▶ **Task prompt**:
Search the records for lines with the word "optical" and copy each match.

_____

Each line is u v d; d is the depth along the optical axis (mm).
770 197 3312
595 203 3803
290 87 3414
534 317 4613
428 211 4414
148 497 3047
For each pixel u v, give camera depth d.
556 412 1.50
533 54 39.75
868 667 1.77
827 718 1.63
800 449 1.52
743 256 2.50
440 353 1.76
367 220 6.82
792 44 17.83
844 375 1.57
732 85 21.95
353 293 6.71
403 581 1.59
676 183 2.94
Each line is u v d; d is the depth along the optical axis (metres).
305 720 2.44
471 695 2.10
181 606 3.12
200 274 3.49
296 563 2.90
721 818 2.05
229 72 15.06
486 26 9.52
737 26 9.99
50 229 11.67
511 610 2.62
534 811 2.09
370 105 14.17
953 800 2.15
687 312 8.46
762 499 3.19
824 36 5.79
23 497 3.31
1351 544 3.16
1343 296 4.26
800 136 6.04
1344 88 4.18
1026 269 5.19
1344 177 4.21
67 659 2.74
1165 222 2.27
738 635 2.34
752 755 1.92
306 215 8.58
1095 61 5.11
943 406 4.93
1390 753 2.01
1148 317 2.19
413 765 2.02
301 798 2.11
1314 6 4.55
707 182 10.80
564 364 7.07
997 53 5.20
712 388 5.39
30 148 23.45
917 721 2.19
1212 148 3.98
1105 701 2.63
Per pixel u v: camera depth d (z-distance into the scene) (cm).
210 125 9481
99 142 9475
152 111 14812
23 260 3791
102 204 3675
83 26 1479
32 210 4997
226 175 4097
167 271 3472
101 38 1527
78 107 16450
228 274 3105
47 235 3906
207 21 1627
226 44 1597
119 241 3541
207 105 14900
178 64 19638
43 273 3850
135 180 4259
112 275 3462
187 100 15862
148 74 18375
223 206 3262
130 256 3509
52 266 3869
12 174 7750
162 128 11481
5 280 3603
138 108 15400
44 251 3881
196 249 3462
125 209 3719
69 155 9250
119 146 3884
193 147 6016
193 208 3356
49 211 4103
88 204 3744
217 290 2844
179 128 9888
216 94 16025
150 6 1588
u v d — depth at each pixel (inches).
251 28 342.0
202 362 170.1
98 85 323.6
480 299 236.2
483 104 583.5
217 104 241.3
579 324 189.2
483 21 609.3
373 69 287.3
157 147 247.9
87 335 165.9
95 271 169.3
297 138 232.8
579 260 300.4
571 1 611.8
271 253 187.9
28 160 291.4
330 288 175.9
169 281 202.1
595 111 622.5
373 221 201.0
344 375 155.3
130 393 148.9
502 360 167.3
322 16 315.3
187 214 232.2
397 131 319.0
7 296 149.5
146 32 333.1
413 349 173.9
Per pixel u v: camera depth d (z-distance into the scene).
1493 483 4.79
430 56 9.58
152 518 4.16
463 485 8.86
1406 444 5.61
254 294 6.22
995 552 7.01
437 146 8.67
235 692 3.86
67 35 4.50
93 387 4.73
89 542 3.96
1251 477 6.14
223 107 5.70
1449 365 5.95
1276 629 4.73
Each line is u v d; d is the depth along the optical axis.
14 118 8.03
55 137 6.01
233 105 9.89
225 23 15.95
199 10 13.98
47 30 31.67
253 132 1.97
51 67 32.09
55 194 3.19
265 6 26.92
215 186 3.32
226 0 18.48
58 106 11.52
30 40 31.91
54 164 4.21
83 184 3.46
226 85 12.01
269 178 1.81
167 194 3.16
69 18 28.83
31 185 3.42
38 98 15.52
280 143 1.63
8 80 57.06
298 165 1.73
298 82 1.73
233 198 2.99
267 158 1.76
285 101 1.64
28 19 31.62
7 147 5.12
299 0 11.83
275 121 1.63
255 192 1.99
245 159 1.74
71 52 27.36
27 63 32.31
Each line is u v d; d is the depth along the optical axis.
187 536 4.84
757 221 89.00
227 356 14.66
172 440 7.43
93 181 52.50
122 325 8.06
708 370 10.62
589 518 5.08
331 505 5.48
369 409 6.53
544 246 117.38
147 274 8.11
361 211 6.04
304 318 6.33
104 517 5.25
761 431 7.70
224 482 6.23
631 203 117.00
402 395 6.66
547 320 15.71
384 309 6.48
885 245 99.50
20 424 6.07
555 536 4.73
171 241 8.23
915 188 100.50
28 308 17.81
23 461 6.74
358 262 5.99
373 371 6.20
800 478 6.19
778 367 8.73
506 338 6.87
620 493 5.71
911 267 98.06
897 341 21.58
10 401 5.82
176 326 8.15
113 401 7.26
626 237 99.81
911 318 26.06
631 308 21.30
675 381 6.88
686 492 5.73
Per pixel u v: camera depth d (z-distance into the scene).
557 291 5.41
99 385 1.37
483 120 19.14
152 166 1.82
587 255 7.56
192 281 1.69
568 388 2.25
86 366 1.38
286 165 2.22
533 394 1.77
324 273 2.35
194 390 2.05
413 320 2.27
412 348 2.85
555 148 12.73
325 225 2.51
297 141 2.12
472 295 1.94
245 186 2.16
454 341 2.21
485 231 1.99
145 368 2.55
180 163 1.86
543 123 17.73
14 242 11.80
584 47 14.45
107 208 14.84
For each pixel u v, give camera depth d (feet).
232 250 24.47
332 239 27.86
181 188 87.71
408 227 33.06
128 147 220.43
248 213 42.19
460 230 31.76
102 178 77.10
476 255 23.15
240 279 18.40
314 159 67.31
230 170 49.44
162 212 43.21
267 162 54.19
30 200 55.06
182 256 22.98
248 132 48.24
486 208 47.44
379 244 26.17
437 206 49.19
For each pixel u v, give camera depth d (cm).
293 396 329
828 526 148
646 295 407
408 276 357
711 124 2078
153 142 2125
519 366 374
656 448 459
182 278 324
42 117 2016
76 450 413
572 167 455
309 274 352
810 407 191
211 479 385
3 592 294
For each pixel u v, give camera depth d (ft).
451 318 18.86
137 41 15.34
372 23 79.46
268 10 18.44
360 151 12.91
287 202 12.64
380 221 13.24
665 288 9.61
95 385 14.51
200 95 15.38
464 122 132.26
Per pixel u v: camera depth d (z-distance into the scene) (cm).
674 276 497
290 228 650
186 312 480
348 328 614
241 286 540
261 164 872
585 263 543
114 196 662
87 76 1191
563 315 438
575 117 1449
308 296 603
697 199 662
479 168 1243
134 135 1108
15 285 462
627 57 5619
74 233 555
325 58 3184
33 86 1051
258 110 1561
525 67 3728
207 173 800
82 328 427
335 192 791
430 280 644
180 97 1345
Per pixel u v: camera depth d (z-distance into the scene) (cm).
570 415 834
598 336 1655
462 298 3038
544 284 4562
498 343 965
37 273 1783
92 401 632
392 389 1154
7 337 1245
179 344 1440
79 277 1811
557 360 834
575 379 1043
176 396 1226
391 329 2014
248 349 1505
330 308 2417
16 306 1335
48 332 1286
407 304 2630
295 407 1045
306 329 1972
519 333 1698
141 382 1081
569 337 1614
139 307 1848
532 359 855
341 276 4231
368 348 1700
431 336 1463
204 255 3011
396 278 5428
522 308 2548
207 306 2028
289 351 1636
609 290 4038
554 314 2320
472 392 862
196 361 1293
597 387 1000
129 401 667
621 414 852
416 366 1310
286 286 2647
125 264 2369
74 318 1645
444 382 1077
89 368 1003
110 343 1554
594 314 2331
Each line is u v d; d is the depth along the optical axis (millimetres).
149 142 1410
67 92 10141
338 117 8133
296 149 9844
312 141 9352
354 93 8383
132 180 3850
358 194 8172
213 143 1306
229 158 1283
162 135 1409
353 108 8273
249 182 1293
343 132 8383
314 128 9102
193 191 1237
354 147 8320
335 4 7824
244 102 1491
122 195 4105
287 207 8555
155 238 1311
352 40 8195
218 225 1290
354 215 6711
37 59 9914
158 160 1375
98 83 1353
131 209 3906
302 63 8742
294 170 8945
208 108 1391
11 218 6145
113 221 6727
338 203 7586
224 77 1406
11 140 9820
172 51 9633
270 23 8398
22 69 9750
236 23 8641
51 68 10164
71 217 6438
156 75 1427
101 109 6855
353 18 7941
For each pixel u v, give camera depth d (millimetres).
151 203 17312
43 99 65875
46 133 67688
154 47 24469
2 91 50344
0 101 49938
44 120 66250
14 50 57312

_____

▶ **Response to the task**:
Each line is u v d; d is the depth along the optical axis (mm).
Each line is u v d; d is the depth along the optical axis (metres).
Each line is u v d; d is the depth along the optical axis.
Each line is u v d; d is the depth along the optical axis.
Each line is u v d; d is the depth along the optical axis (millimetres).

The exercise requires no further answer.